Si je devais choisir un « tournant » dans mon désir de m’engager, je dirai que le séisme du 21 avril 2002 a probablement joué un rôle considérable.  La politique semble souvent abstraite surtout  en ce qui concerne des considérations nationales et pour un jeune public. Pourtant, ce jour-là et malgré mes 14 ans, j’ai compris que quelque chose avait changé en France. Ma volonté que les mentalités évoluent et de lutter contre les préjugés et les idées populistes viennent de là.  Je me suis donc engagé en politique à Saint-Denis pour défendre les valeurs auxquelles je crois et tout simplement parce que je considère que cette ville a un gros potentiel. Saint-Denis à l’instar des autres villes de Seine-Saint-Denis est une pépinière de jeunes  talents qui ne demande qu’à s’exprimer.

3-      Vous êtes à la Fédération nationale des Maisons des Potes. Quel est votre rôle ? Quelles sont vos actions ?

Je suis à la Fédération Nationale des Maisons des Potes depuis 2011 où j’y ai effectué un service civique toujours dans l’optique de m’investir pour l’intérêt général. Je pilote aujourd’hui un dispositif nommé « Sos Stage » comme je le mentionnais tout à l’heure qui vise à accompagner individuellement les élèves de lycées professionnels à trouver des stages en entreprise. Il s’agit à la fois d’une mission d’insertion, de lutte contre le décrochage scolaire et de sensibilisation à la problématique des discriminations. Les jeunes que nous suivons sont majoritairement en difficulté scolaire, ont un manque énorme de confiance et sont souvent en situation de « détresse sociale ».  Se contenter uniquement de venir en aide à ces élèves sur la seule question des stages serait inefficace. Un long travail en amont sur l’ensemble des obstacles  est nécessaire pour leur réussite.

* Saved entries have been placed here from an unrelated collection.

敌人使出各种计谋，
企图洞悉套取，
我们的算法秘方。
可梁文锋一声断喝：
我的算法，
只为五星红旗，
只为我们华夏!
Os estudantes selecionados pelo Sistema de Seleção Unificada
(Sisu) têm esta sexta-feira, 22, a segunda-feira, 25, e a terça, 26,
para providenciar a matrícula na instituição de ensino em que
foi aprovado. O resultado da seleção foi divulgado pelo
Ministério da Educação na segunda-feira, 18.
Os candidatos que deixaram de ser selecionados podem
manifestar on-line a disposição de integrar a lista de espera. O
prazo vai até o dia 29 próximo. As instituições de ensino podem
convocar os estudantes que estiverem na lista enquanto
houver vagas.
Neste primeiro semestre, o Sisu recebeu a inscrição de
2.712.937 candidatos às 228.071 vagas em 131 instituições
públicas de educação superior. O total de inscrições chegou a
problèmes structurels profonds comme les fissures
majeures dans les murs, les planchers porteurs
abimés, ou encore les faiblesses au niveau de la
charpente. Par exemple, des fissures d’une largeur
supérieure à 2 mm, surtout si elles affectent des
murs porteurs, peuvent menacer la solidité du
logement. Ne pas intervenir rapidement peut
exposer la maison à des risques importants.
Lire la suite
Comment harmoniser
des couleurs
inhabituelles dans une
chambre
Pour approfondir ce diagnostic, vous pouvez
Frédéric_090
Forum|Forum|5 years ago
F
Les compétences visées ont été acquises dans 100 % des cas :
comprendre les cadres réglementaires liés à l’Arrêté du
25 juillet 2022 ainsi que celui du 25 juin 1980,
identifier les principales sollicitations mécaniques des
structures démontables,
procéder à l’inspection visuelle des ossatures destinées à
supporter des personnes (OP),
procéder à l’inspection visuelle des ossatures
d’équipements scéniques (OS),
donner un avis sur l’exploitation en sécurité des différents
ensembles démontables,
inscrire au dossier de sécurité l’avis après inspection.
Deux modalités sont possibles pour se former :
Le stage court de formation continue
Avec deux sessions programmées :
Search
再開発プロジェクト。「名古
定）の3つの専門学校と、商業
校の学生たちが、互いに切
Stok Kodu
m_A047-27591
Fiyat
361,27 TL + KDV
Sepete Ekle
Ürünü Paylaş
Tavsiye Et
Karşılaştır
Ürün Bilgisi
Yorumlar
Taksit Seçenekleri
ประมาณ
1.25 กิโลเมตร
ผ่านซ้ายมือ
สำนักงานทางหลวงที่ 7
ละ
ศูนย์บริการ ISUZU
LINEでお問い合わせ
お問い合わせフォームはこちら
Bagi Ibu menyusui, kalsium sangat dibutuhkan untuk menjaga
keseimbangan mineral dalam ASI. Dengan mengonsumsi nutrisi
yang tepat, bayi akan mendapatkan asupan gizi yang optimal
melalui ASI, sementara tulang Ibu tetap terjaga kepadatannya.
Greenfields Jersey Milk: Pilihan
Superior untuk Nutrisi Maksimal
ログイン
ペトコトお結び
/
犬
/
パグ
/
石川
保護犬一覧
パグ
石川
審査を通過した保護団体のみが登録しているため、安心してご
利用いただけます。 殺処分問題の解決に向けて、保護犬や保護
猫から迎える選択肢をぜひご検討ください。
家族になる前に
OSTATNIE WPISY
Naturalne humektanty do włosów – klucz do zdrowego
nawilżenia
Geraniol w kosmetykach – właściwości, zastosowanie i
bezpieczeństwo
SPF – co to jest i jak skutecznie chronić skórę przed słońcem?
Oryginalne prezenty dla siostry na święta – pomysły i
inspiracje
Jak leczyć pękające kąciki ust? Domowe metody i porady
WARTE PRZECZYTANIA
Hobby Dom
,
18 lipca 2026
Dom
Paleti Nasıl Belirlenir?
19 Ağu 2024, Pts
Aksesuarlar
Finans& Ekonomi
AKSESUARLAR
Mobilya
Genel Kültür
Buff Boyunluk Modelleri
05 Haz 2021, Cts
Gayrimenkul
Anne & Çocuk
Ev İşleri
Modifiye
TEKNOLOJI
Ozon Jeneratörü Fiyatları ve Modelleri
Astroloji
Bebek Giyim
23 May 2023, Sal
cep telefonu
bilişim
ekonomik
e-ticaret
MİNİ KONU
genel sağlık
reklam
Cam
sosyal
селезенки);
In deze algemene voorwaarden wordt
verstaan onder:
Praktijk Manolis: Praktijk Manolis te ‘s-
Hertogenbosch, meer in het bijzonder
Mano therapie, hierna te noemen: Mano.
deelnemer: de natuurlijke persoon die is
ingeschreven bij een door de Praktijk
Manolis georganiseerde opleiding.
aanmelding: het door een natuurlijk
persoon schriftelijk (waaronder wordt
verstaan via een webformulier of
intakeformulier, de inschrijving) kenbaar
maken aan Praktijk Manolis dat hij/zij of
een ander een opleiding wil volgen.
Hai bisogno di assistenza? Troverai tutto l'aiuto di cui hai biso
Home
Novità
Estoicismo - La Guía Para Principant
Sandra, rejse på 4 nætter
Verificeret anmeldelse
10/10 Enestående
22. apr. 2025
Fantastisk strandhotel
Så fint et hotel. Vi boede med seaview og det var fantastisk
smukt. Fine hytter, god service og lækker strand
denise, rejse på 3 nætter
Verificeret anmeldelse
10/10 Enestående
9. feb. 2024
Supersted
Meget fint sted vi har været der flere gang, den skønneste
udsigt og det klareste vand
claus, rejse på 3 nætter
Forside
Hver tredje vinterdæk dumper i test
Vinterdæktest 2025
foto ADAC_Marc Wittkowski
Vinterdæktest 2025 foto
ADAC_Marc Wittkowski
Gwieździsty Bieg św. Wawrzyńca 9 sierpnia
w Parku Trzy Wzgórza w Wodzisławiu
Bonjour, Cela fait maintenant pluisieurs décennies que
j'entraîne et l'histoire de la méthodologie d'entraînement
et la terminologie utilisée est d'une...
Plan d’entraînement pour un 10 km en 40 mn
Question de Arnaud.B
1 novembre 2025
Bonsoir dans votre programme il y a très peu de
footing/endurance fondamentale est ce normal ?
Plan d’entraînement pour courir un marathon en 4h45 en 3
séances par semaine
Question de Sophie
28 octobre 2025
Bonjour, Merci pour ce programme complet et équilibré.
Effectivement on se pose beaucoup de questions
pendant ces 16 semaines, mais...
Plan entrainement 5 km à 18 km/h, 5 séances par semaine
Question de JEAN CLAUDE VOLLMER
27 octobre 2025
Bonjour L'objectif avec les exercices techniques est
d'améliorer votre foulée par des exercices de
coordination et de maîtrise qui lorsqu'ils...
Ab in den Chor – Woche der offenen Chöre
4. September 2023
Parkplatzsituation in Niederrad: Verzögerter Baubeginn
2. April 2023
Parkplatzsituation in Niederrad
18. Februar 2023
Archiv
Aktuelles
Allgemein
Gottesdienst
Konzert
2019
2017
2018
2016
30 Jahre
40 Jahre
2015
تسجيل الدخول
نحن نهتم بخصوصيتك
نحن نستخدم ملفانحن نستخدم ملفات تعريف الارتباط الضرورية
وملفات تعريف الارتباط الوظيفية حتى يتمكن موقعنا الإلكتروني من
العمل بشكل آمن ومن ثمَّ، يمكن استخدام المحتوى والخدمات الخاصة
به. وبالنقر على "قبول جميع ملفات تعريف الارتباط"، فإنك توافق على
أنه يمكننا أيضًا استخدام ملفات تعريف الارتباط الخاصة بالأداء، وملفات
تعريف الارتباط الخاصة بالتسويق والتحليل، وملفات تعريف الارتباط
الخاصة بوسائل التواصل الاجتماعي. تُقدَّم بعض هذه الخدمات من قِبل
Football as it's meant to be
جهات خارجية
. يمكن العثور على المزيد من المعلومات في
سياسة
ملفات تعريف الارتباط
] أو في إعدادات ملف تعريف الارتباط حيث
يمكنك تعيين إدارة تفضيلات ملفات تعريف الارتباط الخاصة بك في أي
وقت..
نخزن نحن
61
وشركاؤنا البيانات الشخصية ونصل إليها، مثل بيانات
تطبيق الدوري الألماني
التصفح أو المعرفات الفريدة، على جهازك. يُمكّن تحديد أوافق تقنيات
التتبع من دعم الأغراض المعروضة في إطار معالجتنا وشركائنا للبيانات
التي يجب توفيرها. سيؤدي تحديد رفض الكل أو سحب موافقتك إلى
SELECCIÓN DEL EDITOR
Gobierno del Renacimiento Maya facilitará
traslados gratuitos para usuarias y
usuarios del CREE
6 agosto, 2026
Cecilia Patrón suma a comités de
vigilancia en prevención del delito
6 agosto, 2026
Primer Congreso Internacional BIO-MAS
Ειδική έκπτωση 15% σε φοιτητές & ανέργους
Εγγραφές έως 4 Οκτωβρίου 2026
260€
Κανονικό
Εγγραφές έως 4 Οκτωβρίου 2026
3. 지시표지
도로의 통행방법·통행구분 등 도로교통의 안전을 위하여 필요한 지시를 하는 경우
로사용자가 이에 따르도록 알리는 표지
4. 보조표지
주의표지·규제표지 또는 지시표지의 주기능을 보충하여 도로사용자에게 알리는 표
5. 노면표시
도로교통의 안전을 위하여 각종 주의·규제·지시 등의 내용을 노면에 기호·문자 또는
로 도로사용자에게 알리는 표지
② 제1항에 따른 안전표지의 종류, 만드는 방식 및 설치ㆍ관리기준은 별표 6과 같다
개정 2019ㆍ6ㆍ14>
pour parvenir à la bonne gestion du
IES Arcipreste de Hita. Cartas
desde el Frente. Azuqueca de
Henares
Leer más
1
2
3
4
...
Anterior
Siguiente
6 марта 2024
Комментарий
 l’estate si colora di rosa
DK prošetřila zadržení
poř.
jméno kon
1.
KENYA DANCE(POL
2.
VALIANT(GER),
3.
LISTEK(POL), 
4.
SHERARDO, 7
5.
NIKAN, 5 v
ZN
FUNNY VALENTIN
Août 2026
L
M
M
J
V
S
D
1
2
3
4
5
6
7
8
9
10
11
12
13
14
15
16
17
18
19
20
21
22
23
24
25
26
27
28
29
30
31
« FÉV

4-      Quel état des lieux faites-vous sur l’insertion des jeunes dans les lycées professionnels ? Quelles sont vos solutions ?

Les Périodes de Formation en Milieu Professionnel plus communément appelées « stage » font parties intégrantes de l’enseignement en Baccalauréat Professionnel de la même manière que le français ou encore les mathématiques. Je pense qu’il serait nécessaire   que le Ministère de l’Éducation Nationale effectue un bilan après 30 années d’expérience. Pour rappel, le Bulletin officiel spécial n° 2 du 19 février 2009 conditionne la réussite au baccalauréat à la validation de 22 semaines de stage en entreprise. Nous nous retrouvons donc dans une situation où un brillant élève avec d’excellents résultats dans les matières écrites échouera en raison d’une ou deux semaines non effectuées. Si le professeur principal est tenu d’accompagner ses élèves dans leur recherche de stage, en pratique c’est une autre histoire. On demande à un enseignant qui n’a pas forcément de réseau ni de réelles compétences dans le métier étudié par l’élève de le suivre, c’est ubuesque!  Au final, des élèves de 15 ou 16 ans doivent se heurter à la dure réalité du monde du travail sans en être véritablement préparés.